Millie Belobraydic and Anderson Hospital go back a long way. She was one of the original founders of the hospital’s Auxiliary and has served on the Anderson Board for many years from the beginning. She was even at the 1974 groundbreaking.

And now a room has been dedicated in her honor. The Administrative Board Room was dedicated July 17.

“It was quite a surprise. I knew nothing about it,” said Belobraydic, 87, of Maryville. “I was very humbled by it, let me tell you.”

She served as Auxiliary president  from 1982-84  and from 1992-94 and has served on its board of trustees for many years. She is one of the representatives from the village of Maryville for the Troy Maryville St. Jacob Marine Chamber of Commerce,

And she helped form the Auxiliary years before the hospital admitted its first patient. It all began when an East St. Louis hospital decided to open a satellite facility in the area during the mid-1960s.

“I started out as a gray lady at St. Mary’s Hospital and the sisters were going to build us a hospital where Collinsville High School is right now,” Belobraydic said. 

“After about a year of working with the Auxiliary, the sisters backed out and decided they couldn’t afford to build a hospital. But we had already formed our Auxiliary and so for ten years before Anderson Hospital opened we were known as the Auxiliary without a hospital,” she said.

“We continued raising funds. We pledged $10,000 to be paid off in ten years,” she said. “We paid it off in eight years.  We were pretty proud of ourselves for a little organization that just did petty fundraisers.”

Ground for Anderson Hospital was broken in 1974. “When the hospital opened on January 5, 1977 we opened the doors. I wheeled the first patient in on January 6.”

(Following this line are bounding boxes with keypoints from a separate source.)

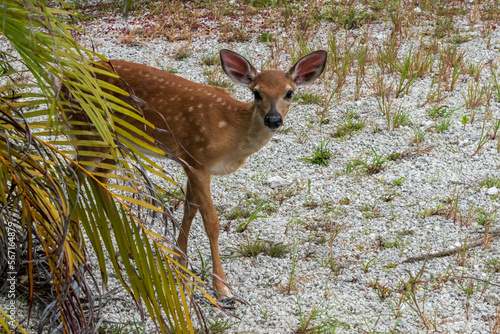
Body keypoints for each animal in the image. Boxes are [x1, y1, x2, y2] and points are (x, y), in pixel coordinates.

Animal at [63, 49, 328, 306]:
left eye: (289, 93)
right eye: (256, 93)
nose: (273, 119)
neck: (231, 132)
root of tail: (63, 82)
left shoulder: (190, 163)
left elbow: (189, 210)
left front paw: (180, 262)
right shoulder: (198, 159)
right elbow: (211, 222)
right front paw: (222, 289)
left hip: (113, 141)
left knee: (97, 178)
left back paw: (126, 246)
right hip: (90, 129)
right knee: (70, 174)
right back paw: (76, 253)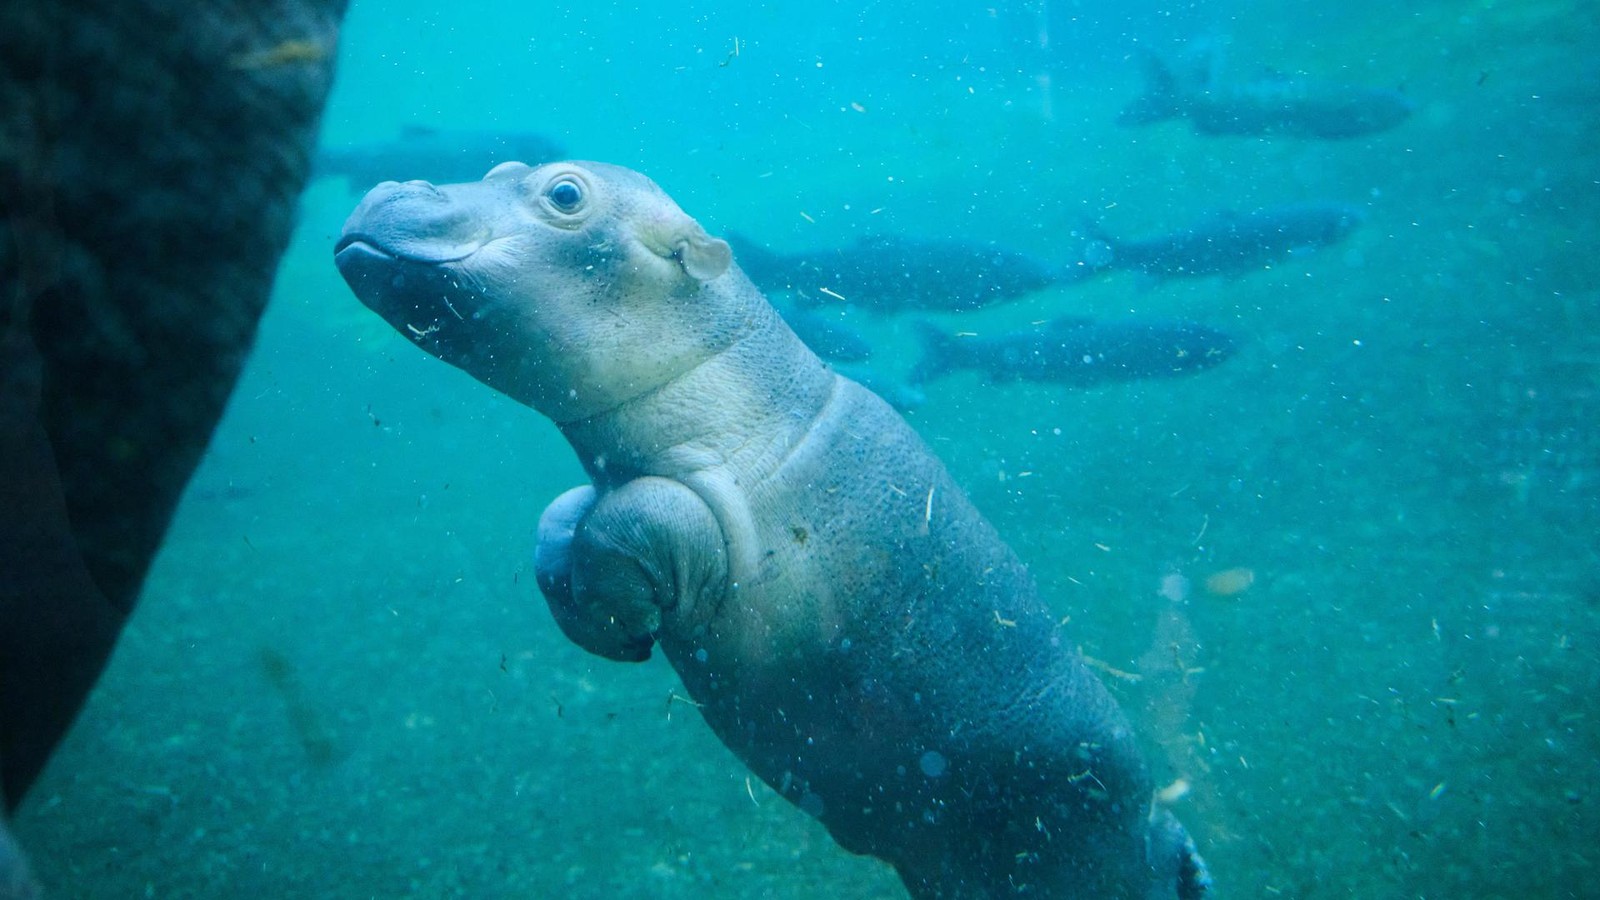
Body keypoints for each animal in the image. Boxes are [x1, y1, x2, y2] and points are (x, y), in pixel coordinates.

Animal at [334, 161, 1210, 899]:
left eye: (565, 193)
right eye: (497, 167)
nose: (390, 185)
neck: (737, 382)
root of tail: (1162, 836)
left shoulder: (719, 513)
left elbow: (642, 512)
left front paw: (625, 618)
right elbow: (559, 516)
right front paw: (599, 622)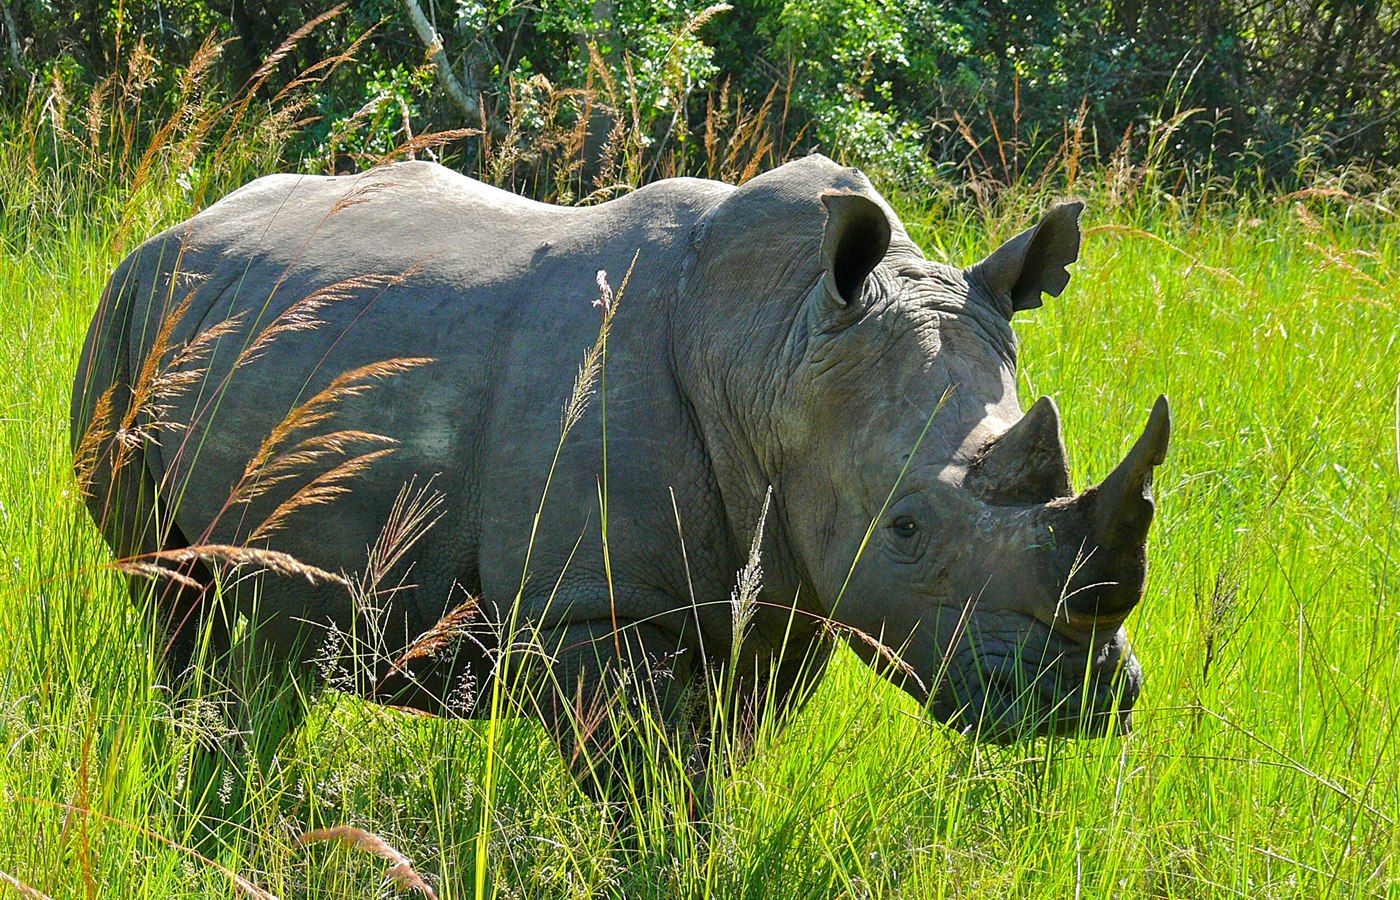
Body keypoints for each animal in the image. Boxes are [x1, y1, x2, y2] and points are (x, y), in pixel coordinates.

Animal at [72, 155, 1169, 799]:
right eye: (906, 529)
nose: (1077, 700)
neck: (776, 350)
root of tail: (189, 219)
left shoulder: (787, 599)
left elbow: (716, 771)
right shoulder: (589, 609)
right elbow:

At the time, Belobraydic had been visiting different area hospitals to see how their Auxiliaries were run. After Anderson opened, the director of nursing worked with her to set up how the Auxiliary would take care of patient visits, work with the staff and do the things they do now. 

Well, some of the things.

“You’ve got so much now with state rules so we have to be cautious with what we do,” she said. “We used to have volunteers that would help deliver meals and we don’t do that anymore. “

What the Auxiliary does these days is cover a lot of areas. They have volunteers in the emergency room changing sheets. Helming the admissions desk in the O.R. waiting room and the Wellness and Cancer Centers. Minding the gift shop, making things for babies, taking things to the lab,  driving the shuttle bus and serving as runners for hospital personnel.

“You go where you’re needed,” Belobraydic said. “Over the years I don’t keep track of what I do. I just do it.”

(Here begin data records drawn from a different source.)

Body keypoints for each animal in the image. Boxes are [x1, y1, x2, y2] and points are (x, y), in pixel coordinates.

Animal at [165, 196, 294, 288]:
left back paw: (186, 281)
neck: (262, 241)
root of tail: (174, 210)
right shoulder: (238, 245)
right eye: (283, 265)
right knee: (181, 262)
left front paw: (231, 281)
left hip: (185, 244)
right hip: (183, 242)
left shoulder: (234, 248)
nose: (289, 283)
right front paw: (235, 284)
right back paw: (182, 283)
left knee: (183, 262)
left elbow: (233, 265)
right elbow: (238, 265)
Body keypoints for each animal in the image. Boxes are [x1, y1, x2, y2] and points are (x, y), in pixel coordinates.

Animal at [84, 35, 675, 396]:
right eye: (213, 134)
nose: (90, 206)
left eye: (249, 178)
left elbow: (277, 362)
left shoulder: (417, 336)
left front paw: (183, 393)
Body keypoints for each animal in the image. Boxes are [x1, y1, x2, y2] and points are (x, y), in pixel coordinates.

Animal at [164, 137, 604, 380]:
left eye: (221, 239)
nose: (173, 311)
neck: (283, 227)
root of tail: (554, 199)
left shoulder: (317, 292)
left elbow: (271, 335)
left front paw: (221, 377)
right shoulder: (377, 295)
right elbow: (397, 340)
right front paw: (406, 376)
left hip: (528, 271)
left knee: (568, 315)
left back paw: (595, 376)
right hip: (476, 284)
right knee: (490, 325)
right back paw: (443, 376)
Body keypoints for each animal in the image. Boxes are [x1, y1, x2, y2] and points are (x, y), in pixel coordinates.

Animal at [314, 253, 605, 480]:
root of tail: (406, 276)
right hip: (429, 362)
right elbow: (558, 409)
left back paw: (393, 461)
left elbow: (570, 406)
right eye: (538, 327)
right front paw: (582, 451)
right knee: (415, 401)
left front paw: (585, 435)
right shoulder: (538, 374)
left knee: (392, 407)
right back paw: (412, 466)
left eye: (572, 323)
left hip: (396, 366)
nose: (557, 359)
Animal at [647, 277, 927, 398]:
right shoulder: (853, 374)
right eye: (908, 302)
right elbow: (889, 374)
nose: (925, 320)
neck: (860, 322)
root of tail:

They need volunteers, she said. 

“Those interested can contact the hospital,” Belobraydic said. “There’s applications at the all the desks and they can go online. All they have to do is call the hospital and they’ll connect them with somebody. They’ll be happy to contact them.

“We need everybody,” she said.  “We need shuttle drivers. We need somebody at the desk. We’re getting bigger and bigger, you know.

“This hospital has been the love of my life for a long time,” Belobraydic said. “It is just very hard for me not to be involved with it. The hospital is very, very special to me. It’s an excellent hospital.

“I will be as active as I can possibly be because I am not going to slow down,” she said. “If I do, I might stop.”